Por que os jovens doam e quem os influencia?
As principais motivações dos jovens nas doações estão ligadas a três fatores: os objetivos/temáticas das causas, participação cidadã e a aspectos pessoais/emocionais. Logo, vemos como principais respostas: acredito nessa causa que ajudo (94%), seguida pelo sentimento de fazer a diferença (89%) e do entendimento de que todos devem participar da solução dos problemas sociais (88%). Na sequência, temos “Porque me faz bem”, com 88% das respostas, e “Porque me ajuda no meu desenvolvimento como pessoa”, com 76%. O que mais diferencia a Geração Z é que, para esse grupo, as doações são menos motivadas por motivos religiosos (44% contra 55% da população em geral).
As principais influências dessa geração na hora de doar são: familiares e amigos, grupos religiosos e abordagens na rua – o que é similar à população em geral. Porém, para a Geração Z há uma importância maior de influenciadores/redes sociais do que para a população em geral (25% contra 17%). A rede social que mais influencia esse grupo a doar é o Instagram (89%), seguido pelo Facebook (37%) e TikTok (13%).
As causas que mais receberam doações dessa geração foram: crianças (38%), seguidas por combate à fome (26%), população de rua (20%) e situações emergenciais (19%). As causas/públicos que mais diferenciam essa geração em relação ao restante da população são: população de rua (20% contra 15%) e causa animal (9% contra 5%). Quando perguntados sobre seu envolvimento além das doações, 62% dos jovens dessa geração já se envolveram em outras ações sociais, para além das doações realizadas.
A maior importância das redes sociais para o engajamento desse público deve subsidiar as estratégias das ONGs em sua comunicação.
Por outro lado, quando vemos que quase dois terços dos jovens (62%) já se envolveram com a filantropia para além das doações, reforçamos a ideia de uma geração com maior potencial de participação no campo.
O papel socioambiental das empresas importa muito para essa geração
Quando olhamos para as percepções dessa geração em relação ao consumo e às práticas das empresas, notamos que esse perfil declara rejeitar mais a compra de produtos de empresas envolvidas com práticas inadequadas do que a população geral (83% de rejeição contra 77%).
Já um estudo sobre a Geração Z realizado pela consultoria Deloitte em 2023 aponta que os jovens dessa geração consideram que suas empresas estão evoluindo em questões de diversidade e impacto socioambiental. Porém, a maioria ainda percebe que suas empresas não estão fazendo o bastante nessas frentes.

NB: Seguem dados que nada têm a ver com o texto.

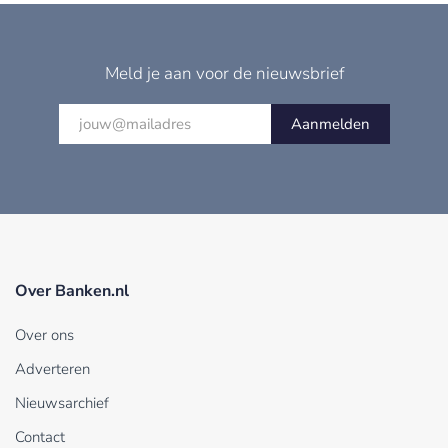
Meld je aan voor de nieuwsbrief
Aanmelden
Over Banken.nl
Over ons
Adverteren
Nieuwsarchief
Contact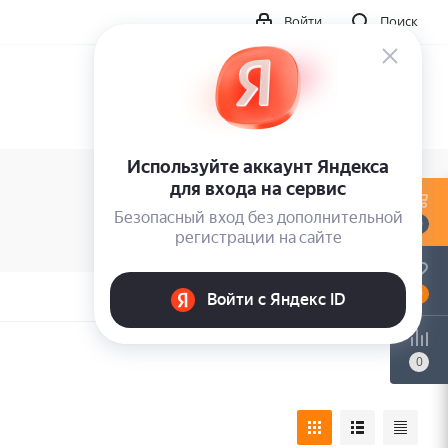
Войти
Поиск
0
0
0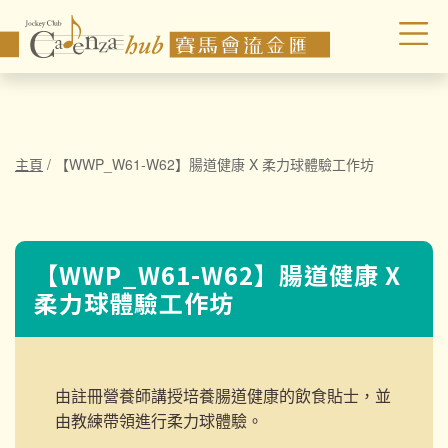
主頁
/
【WWP_W61-W62】腸道健康 X 柔力球體驗工作坊
【WWP_W61-W62】腸道健康 X
柔力球體驗工作坊
由註冊營養師講授培養腸道健康的飲食貼士，並
由教練帶領進行柔力球體驗。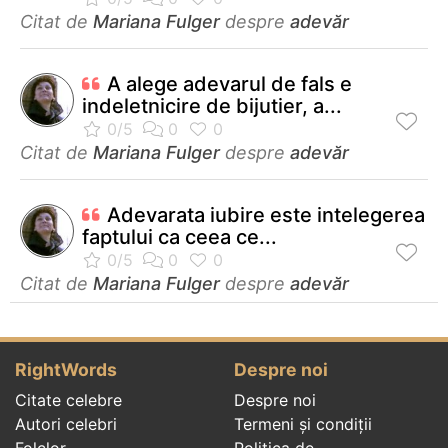
Citat de
Mariana Fulger
despre
adevăr
A alege adevarul de fals e
indeletnicire de bijutier, a...
Citat de
Mariana Fulger
despre
adevăr
Adevarata iubire este intelegerea
faptului ca ceea ce...
Citat de
Mariana Fulger
despre
adevăr
RightWords
Despre noi
Citate celebre
Despre noi
Autori celebri
Termeni și condiții
Folclor
Politica de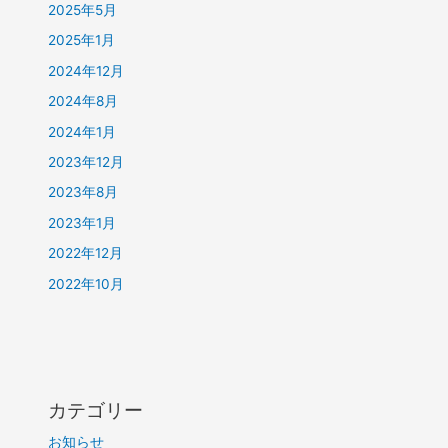
2025年5月
2025年1月
2024年12月
2024年8月
2024年1月
2023年12月
2023年8月
2023年1月
2022年12月
2022年10月
カテゴリー
お知らせ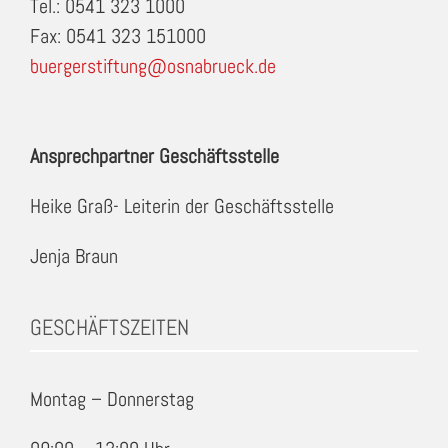
Tel.: 0541 323 1000
Fax: 0541 323 151000
buergerstiftung@osnabrueck.de
Ansprechpartner Geschäftsstelle
Heike Graß- Leiterin der Geschäftsstelle
Jenja Braun
GESCHÄFTSZEITEN
Montag – Donnerstag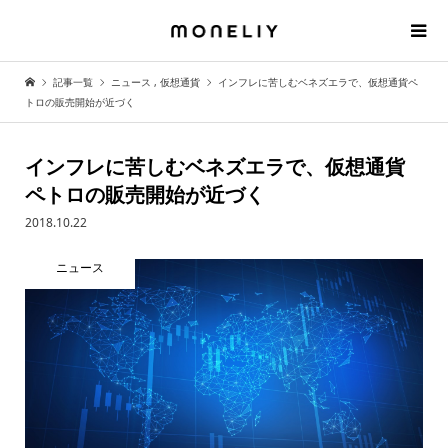
記事一覧
ニュース
,
仮想通貨
インフレに苦しむベネズエラで、仮想通貨ペ
トロの販売開始が近づく
インフレに苦しむベネズエラで、仮想通貨
ペトロの販売開始が近づく
2018.10.22
ニュース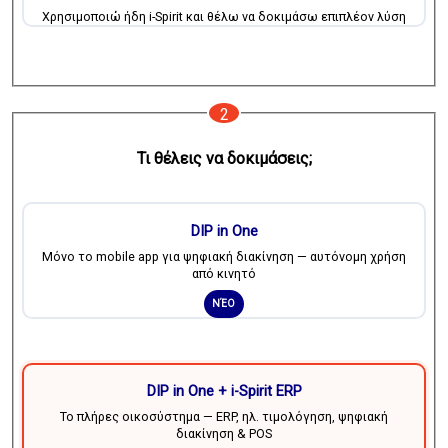
Χρησιμοποιώ ήδη i-Spirit και θέλω να δοκιμάσω επιπλέον λύση
2
Τι θέλεις να δοκιμάσεις;
DIP in One
Μόνο το mobile app για ψηφιακή διακίνηση — αυτόνομη χρήση
από κινητό
ΝΈΟ
DIP in One + i-Spirit ERP
Το πλήρες οικοσύστημα — ERP, ηλ. τιμολόγηση, ψηφιακή
διακίνηση & POS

Seja como consumidores ou colaboradores, os jovens da Geração Z demonstram estar atentos à atuação das empresas, impondo um desafio para que as organizações acelerarem suas atuações em ASG (ambiental, social e governança).
Conclusões
A análise dos dados da pesquisa “Doação Brasil”, no recorte dos jovens da Geração Z, demonstra maior entendimento do papel da sociedade civil por esse público, com empresas e ONGs tendo uma importância similar a governos na solução dos problemas socioambientais. Mais do que isso, vemos uma relação de maior confiança no trabalho das ONGs e destinação de suas doações e um interesse no envolvimento direto com seus projetos. A comunicação com essa geração deve considerar a importância das redes sociais para esse público nas estratégias de engajamento e captação. Por fim, temos essa parcela da população com um olhar mais crítico frente a atuação das empresas – o que deve ser um ponto de atenção às estratégias ASG dessas organizações.
Os achados deste estudo apontam para caminhos interessantes de planos de ação focalizados no público jovem que apresenta uma pré-disposição maior em participar de filantropia – uma grande oportunidade de alavancarmos a cultura de doação em nosso país.